BEGIN DATA EXTRACT
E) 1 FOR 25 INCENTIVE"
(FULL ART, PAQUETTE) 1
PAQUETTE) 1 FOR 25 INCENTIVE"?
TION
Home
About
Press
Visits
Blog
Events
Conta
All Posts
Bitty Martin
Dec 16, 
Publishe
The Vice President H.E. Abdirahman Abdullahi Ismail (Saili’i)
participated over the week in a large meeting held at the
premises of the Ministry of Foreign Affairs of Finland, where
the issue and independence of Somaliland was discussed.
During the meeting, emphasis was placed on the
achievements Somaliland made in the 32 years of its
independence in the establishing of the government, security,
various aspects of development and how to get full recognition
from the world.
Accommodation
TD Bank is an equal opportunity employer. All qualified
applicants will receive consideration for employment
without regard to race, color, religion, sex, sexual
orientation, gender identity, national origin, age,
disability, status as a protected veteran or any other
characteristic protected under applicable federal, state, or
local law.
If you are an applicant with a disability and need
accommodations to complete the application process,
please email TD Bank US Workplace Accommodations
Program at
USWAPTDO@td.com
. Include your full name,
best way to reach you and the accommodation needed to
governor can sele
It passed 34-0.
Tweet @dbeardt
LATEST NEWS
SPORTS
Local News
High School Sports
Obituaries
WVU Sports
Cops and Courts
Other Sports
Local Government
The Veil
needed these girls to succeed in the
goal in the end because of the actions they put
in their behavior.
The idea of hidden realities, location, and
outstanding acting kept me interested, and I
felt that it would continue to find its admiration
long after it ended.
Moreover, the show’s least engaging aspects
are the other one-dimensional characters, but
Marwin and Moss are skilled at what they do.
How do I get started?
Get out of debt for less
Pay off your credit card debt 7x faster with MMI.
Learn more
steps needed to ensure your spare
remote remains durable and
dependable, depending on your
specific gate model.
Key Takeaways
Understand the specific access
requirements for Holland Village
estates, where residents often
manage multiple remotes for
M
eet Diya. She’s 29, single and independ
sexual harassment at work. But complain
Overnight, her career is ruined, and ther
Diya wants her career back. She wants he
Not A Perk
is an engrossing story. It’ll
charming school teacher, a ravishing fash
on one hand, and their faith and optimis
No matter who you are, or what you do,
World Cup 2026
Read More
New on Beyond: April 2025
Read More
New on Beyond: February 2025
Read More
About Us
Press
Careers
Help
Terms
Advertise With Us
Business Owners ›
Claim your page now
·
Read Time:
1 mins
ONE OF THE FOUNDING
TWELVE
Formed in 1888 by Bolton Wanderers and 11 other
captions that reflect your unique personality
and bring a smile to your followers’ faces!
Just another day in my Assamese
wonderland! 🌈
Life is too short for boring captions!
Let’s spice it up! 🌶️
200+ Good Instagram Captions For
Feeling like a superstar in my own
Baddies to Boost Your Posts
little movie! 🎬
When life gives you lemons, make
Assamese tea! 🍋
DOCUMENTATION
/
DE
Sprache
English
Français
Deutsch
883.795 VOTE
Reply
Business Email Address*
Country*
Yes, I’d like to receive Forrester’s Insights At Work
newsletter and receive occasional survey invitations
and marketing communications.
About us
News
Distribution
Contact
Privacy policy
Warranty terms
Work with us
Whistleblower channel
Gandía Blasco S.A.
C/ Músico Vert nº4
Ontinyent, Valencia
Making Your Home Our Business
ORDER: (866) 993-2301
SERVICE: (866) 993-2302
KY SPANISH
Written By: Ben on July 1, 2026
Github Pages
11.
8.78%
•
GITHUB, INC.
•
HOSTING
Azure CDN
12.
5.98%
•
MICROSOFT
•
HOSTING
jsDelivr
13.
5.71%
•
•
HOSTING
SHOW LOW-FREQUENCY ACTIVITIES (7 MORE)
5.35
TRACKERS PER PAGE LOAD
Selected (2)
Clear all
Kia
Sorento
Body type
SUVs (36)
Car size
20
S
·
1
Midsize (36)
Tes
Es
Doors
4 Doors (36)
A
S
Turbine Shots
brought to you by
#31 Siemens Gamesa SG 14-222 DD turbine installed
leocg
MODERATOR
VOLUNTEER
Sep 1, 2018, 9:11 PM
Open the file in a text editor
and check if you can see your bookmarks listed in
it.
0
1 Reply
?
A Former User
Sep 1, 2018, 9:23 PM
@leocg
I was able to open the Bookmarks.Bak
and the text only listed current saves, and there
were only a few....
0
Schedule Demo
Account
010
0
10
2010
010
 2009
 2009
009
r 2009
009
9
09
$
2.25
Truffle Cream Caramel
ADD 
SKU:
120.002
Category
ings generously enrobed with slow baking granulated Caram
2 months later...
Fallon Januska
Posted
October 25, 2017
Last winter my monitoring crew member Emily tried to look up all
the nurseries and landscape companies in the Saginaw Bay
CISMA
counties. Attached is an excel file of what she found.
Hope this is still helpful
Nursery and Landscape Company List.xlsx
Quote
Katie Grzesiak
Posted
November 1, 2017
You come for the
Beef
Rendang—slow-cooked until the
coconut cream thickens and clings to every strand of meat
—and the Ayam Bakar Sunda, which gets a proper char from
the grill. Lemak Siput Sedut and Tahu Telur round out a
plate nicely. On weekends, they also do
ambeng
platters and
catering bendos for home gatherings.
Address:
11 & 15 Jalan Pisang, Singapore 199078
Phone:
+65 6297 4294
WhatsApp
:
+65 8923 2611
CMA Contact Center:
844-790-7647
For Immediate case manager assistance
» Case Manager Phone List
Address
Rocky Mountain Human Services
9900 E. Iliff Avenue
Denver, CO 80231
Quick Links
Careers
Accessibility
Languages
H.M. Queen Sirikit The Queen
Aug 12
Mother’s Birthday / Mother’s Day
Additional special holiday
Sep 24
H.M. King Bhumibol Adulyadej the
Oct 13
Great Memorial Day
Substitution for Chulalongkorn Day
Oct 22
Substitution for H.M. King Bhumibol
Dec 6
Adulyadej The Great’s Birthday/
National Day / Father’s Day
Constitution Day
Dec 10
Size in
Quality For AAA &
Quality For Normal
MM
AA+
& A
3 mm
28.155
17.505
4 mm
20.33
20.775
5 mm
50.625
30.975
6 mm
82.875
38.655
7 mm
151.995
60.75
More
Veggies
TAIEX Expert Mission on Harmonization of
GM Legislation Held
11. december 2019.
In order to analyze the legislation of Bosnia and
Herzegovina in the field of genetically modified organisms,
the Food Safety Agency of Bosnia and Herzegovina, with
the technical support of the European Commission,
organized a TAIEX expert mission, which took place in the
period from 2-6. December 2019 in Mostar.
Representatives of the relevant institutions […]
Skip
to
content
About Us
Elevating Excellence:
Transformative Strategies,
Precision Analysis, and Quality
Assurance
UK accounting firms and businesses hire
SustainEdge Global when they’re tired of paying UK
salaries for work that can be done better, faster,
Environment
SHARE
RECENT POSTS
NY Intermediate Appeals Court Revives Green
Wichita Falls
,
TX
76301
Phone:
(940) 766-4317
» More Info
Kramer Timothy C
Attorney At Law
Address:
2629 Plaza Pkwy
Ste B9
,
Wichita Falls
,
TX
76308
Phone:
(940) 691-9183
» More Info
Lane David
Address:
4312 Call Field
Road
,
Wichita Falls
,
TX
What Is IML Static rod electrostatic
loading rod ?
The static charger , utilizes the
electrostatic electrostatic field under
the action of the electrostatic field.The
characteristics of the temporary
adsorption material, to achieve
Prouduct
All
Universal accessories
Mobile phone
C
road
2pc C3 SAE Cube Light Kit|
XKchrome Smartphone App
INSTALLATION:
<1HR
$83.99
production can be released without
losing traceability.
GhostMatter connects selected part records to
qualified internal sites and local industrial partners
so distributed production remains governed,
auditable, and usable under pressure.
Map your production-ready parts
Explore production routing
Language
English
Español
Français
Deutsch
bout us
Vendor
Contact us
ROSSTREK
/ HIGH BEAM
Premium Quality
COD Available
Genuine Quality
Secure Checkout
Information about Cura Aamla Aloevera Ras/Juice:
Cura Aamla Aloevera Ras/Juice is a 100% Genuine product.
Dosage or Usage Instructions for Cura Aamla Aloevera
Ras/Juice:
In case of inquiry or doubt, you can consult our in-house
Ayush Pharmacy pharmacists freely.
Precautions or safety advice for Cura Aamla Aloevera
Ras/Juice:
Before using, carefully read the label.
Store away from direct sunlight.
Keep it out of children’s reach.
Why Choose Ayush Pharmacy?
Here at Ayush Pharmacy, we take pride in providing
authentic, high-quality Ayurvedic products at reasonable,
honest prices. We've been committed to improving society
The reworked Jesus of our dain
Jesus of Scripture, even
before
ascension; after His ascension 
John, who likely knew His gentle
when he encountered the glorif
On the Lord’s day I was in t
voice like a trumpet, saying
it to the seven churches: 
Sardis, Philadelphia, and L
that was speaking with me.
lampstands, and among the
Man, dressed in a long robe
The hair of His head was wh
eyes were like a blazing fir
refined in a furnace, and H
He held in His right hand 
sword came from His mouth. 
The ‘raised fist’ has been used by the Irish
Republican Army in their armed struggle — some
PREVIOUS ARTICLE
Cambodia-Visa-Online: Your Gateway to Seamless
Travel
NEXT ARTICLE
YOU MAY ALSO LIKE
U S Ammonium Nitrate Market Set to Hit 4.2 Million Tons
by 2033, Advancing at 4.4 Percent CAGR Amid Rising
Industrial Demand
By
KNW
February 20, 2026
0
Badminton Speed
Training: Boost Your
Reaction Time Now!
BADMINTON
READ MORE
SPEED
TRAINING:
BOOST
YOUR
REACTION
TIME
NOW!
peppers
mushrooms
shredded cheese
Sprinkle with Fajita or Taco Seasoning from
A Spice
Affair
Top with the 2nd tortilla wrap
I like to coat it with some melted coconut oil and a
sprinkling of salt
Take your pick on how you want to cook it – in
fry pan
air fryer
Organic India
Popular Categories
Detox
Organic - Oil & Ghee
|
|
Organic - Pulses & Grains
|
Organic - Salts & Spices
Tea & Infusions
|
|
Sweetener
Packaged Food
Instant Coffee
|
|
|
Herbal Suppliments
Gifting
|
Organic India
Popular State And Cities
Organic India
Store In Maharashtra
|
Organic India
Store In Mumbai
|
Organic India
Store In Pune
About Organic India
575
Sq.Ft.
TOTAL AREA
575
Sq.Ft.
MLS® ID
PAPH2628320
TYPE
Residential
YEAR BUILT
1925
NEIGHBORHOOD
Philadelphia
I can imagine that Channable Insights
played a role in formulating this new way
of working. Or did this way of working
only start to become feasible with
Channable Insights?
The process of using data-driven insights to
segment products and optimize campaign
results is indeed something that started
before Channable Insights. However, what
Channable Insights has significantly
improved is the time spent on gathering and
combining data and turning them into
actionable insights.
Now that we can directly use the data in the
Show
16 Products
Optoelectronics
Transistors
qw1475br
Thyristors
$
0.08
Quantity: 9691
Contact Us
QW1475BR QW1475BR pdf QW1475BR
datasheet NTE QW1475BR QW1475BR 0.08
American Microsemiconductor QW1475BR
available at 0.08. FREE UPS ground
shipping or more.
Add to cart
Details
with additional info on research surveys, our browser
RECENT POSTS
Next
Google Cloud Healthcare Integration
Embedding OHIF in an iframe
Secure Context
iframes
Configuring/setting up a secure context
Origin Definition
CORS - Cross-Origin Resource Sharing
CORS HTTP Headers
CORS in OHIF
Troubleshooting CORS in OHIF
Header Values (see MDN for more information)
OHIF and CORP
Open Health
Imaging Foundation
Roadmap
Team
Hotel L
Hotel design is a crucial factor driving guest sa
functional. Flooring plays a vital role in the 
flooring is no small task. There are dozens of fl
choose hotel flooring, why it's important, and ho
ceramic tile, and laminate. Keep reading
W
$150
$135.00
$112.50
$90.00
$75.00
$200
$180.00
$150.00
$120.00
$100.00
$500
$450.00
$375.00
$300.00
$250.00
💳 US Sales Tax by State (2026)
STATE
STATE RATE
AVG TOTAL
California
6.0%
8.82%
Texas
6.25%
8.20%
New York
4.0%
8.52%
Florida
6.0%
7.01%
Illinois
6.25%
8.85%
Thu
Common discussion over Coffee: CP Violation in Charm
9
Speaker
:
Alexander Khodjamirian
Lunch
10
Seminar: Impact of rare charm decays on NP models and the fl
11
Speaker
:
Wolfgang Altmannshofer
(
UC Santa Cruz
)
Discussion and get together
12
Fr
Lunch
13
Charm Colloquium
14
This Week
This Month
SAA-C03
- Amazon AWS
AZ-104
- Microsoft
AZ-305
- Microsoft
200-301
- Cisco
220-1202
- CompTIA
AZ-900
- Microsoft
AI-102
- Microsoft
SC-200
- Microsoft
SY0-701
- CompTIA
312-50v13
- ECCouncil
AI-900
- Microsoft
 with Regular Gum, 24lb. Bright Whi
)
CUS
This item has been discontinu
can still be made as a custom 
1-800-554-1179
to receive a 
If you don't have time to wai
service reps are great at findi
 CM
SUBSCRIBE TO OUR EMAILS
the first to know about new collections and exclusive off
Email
END DATA EXTRACT
## ACTION ITEM
Substitute "session" for every occurrence of "meeting" in the lines of the records starting at the first line and ending at the line containing "characteristic protected under", and give those lines again with nothing else changed.

## EXERCISE ANSWER
E) 1 FOR 25 INCENTIVE"
(FULL ART, PAQUETTE) 1
PAQUETTE) 1 FOR 25 INCENTIVE"?
TION
Home
About
Press
Visits
Blog
Events
Conta
All Posts
Bitty Martin
Dec 16, 
Publishe
The Vice President H.E. Abdirahman Abdullahi Ismail (Saili’i)
participated over the week in a large session held at the
premises of the Ministry of Foreign Affairs of Finland, where
the issue and independence of Somaliland was discussed.
During the session, emphasis was placed on the
achievements Somaliland made in the 32 years of its
independence in the establishing of the government, security,
various aspects of development and how to get full recognition
from the world.
Accommodation
TD Bank is an equal opportunity employer. All qualified
applicants will receive consideration for employment
without regard to race, color, religion, sex, sexual
orientation, gender identity, national origin, age,
disability, status as a protected veteran or any other
characteristic protected under applicable federal, state, or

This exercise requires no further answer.